The bus driver added that he could not afford to pay for at least 100 outstanding traffic tickets that were issued to him since the start of the COVID-19 pandemic in March 2020.
President of the All-Island United Route Taxi Association, Raymond Bynes, said the impact of the pandemic, as well as its attendant restrictions, has been devastating for his members.
He said they have had to make a number of adjustments, including carrying fewer passengers to comply with social-distancing measures laid out in the Disaster Risk Management Act.
“It’s either the curfew remains at 11 o’clock or they put a next hour on it. The hopes of the taxi operators were built up for the past few weeks when the 11 o’ clock curfew took effect, and we really don’t want it to go any lower,” Bynes said.

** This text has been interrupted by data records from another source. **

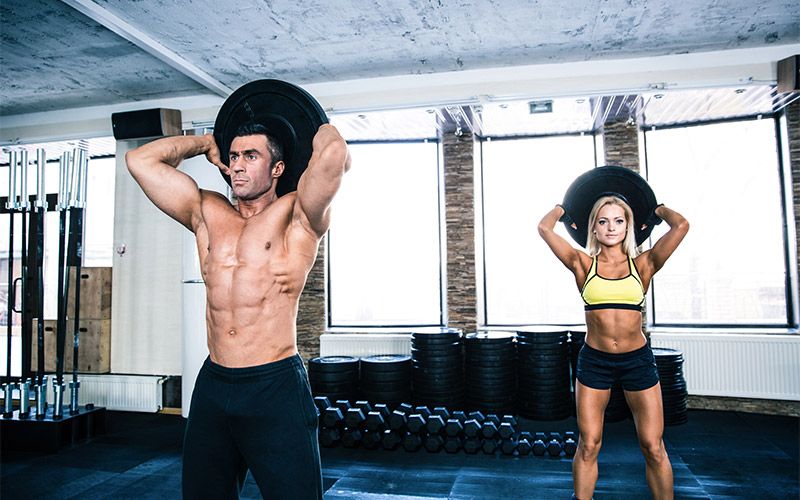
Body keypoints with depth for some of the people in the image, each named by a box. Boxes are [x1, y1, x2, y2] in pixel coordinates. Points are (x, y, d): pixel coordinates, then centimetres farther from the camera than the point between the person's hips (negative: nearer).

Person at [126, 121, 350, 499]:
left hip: (275, 387, -5)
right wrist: (206, 142, 20)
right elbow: (140, 160, 14)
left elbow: (333, 154, -20)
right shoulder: (207, 213, 12)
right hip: (212, 386, 6)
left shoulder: (296, 216, -3)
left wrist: (321, 131, 1)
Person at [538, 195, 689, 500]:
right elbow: (544, 228, -5)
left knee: (653, 448, 7)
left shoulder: (642, 265, 0)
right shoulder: (583, 265, 0)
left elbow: (681, 226, -9)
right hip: (594, 361, 0)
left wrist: (659, 210, 11)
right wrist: (561, 210, 15)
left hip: (638, 360, 0)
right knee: (588, 446, 7)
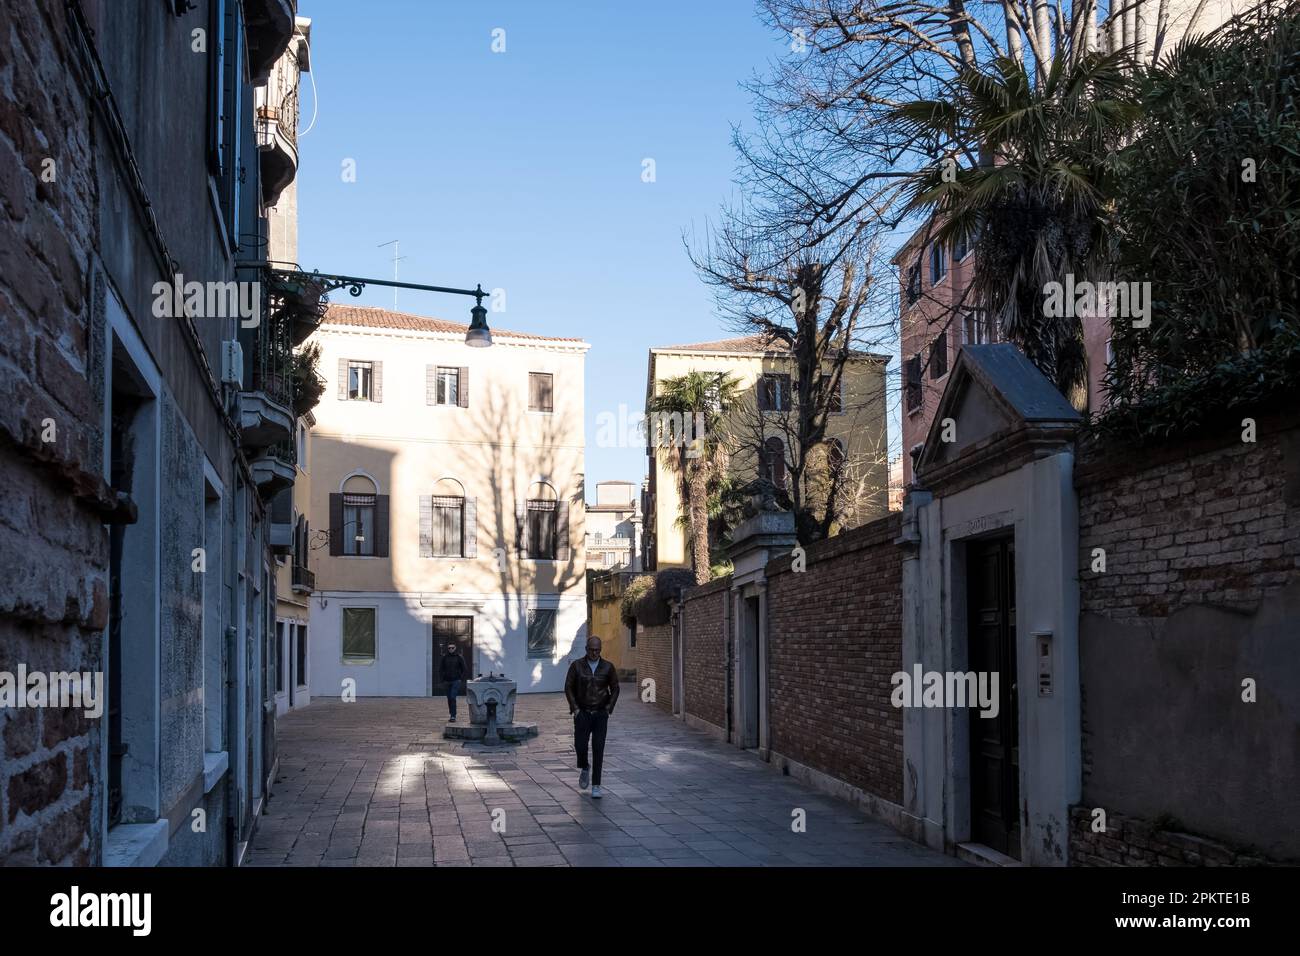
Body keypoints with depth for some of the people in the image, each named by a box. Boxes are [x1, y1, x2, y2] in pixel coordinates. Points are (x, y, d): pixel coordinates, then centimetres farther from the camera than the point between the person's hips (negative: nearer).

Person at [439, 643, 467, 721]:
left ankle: (453, 716, -17)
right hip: (447, 681, 4)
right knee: (449, 699, 8)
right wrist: (442, 679, 3)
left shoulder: (459, 657, -2)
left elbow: (464, 669, 2)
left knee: (453, 697, -15)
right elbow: (440, 669, 11)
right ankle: (452, 715, 19)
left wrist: (461, 679, -4)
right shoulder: (445, 657, 4)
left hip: (456, 680, -4)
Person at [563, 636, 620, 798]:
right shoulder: (577, 665, -2)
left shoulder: (608, 667, -1)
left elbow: (615, 689, 7)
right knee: (580, 746, -7)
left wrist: (608, 709, -1)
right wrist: (575, 708, -6)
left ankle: (596, 786, 0)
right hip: (582, 712, 0)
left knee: (598, 749, -6)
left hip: (600, 713, 0)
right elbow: (568, 687, 2)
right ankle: (584, 769, 27)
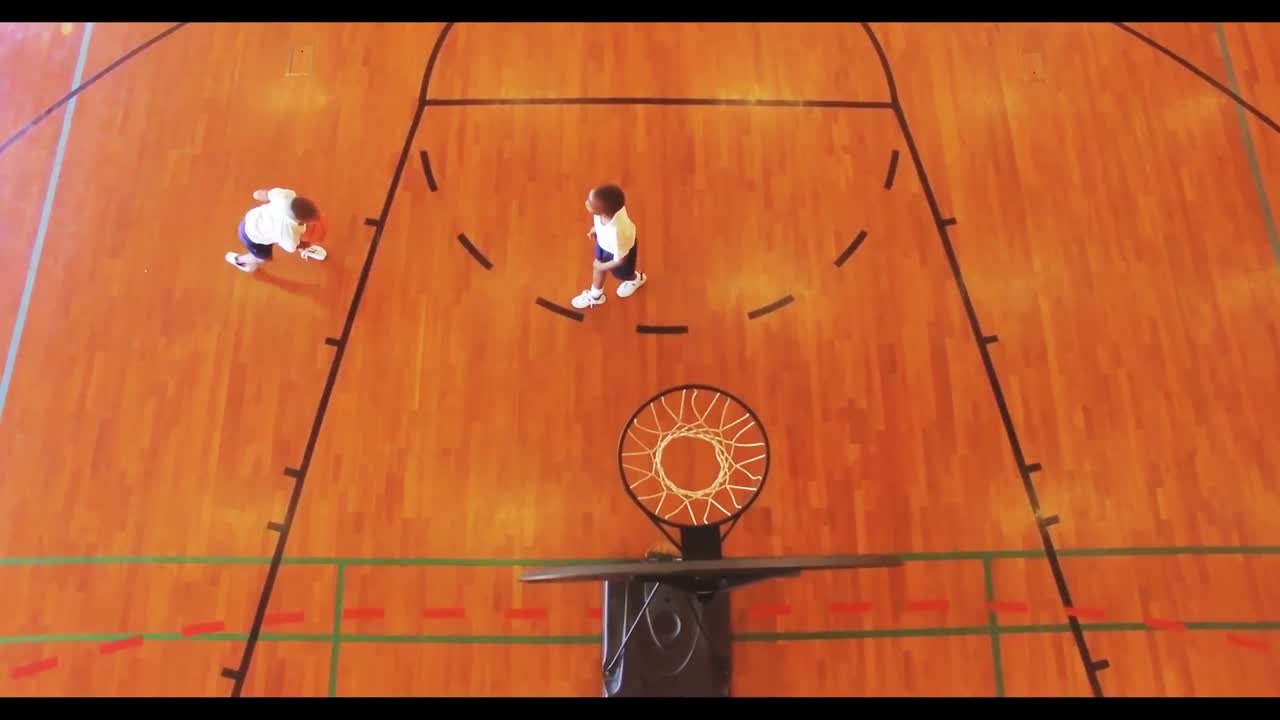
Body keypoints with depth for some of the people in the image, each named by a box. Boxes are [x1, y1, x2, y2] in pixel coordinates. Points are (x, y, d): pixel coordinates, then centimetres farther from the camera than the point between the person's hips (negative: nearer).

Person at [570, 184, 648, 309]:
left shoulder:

Shane, a taxi driver, told The Gleaner that an earlier curfew would not have an impact on him as he usually stops working by 5 p.m.
“I’m not making as much money like I did before COVID. I am still hoping that school will open come September,” said the driver, who has been plying a Kingston route since 2016.
Work an extra day
Shane pointed out that he sometimes has challenges earning the daily target to pay the boss and has to work an extra day – his day off on Sunday – to make ends meet.
Trevor Bernard is also contracted by a vehicle owner to whom he hands over earnings daily. He is charged $6,000 per day and is often in arrears.
“Based on the amount of cars on the road, as a taxi man in this zone, the curfew hours don’t make a difference. I don’t see a surplus. I don’t see where I’m making more money than before,” he said.
Bernard’s three decades of experience and customer base have seen him receiving calls for charters across the island.
Those charters have allowed him to balance payments when business slows during the pandemic.
Paul Ramdass, a Cross Roads cabbie, said the indiscipline of the Jamaican people is to blame for the sharp increase in COVID-19 infections.
Up to Sunday, Jamaica recorded 1,178 COVID-19 deaths and 52,089 infections.
Ramdass is hopeful that schools will reopen for face-to-face classes in September although that likelihood is dim if transmission rates continue to rise.
“Any measures the prime minister takes, I will agree with him. I don’t work until late, so the curfew time doesn’t affect me,” said Ramdass.